When is your compost ready to use?

Ripe compost should look like good, rich soil. The decomposition process takes a minimum of three months, with a lot of work, and up to three years, depending on the compost materials you start with.

Compost is ripe when it has a:

  • Brown or black colour
  • Earthy smell
  • Crumbly appearance
  • Light and homogenous texture

Between 3 and 6 months

Use as mulch around trees. Compost at this stage contains partially decomposed materials and should not be incorporated directly into the soil.

Between 7 and 9 months

This is mulching which you should spread on the soil in flowerbeds and vegetable gardens in the fall. It will continue to mature during the winter and will enrich the soil in spring.

More than 10 months

When it is ripe, or fully mature, compost is the perfect organic amendment for planters and flowerbeds, the vegetable garden, lawn, and generally all plants. It improves soil structure. Prepare the earth by mixing compost into the soil to ensure healthy plant growth.
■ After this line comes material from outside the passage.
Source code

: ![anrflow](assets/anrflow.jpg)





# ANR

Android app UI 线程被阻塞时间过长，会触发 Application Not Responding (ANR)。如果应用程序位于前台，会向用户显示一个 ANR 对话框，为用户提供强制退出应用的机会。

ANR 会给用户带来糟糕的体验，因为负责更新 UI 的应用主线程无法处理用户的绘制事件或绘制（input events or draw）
Where should compost be applied?

Fruit trees, trees, shrubs, and rose bushes

  • Annual maintenance - spread a layer approximately 3-5 cm deep at the base of trees and plants.
  • Planting - mix compost into the soil, maintaining a 20% ratio.

Vegetable garden

  • Throughout the season - spread a 1 to 3 cm layer around the base of plants according to the plants' needs:

Demanding plants (2-3 cm)

Moderately demanding plants (1 to 2 cm)

Less demanding plants (less than 1 cm)

Celery, cucumbers, squash, eggplants, potatoes, tomatoes, cabbage, corn

Lettuce, spinach, carrots, asparagus, beats, green beans, parsley

Herbs, onions, shallots and garlic, radishes, turnips, beans, strawberry plants

  • In the spring - spread approximately 2 cm between rows.
  • Planting - mix compost into the soil, maintaining a 50% ratio.

Groupings, borders and flowerbeds

  • In the spring - incorporate a layer of approximately 2 cm into the soil
  • In the fall - spread a layer of approximately 2 cm over the surface
  • Planting - mix compost into the soil, maintaining a 25% ratio.

Planters and potted plants

  • Old plants - replace 2 cm of the soil on the surface with new, mature compost.
  • New planting - mix approximately 30% of mature compost into the soil.

Lawn

  • Planting from seed - mix 8 to 10 kg/m2 of compost to a depth of 10 to 15 cm.
  • As topdressing in the spring - spread 1 to 2 kg/m2 of compost on the surface of the lawn (ideally after aerating the soil).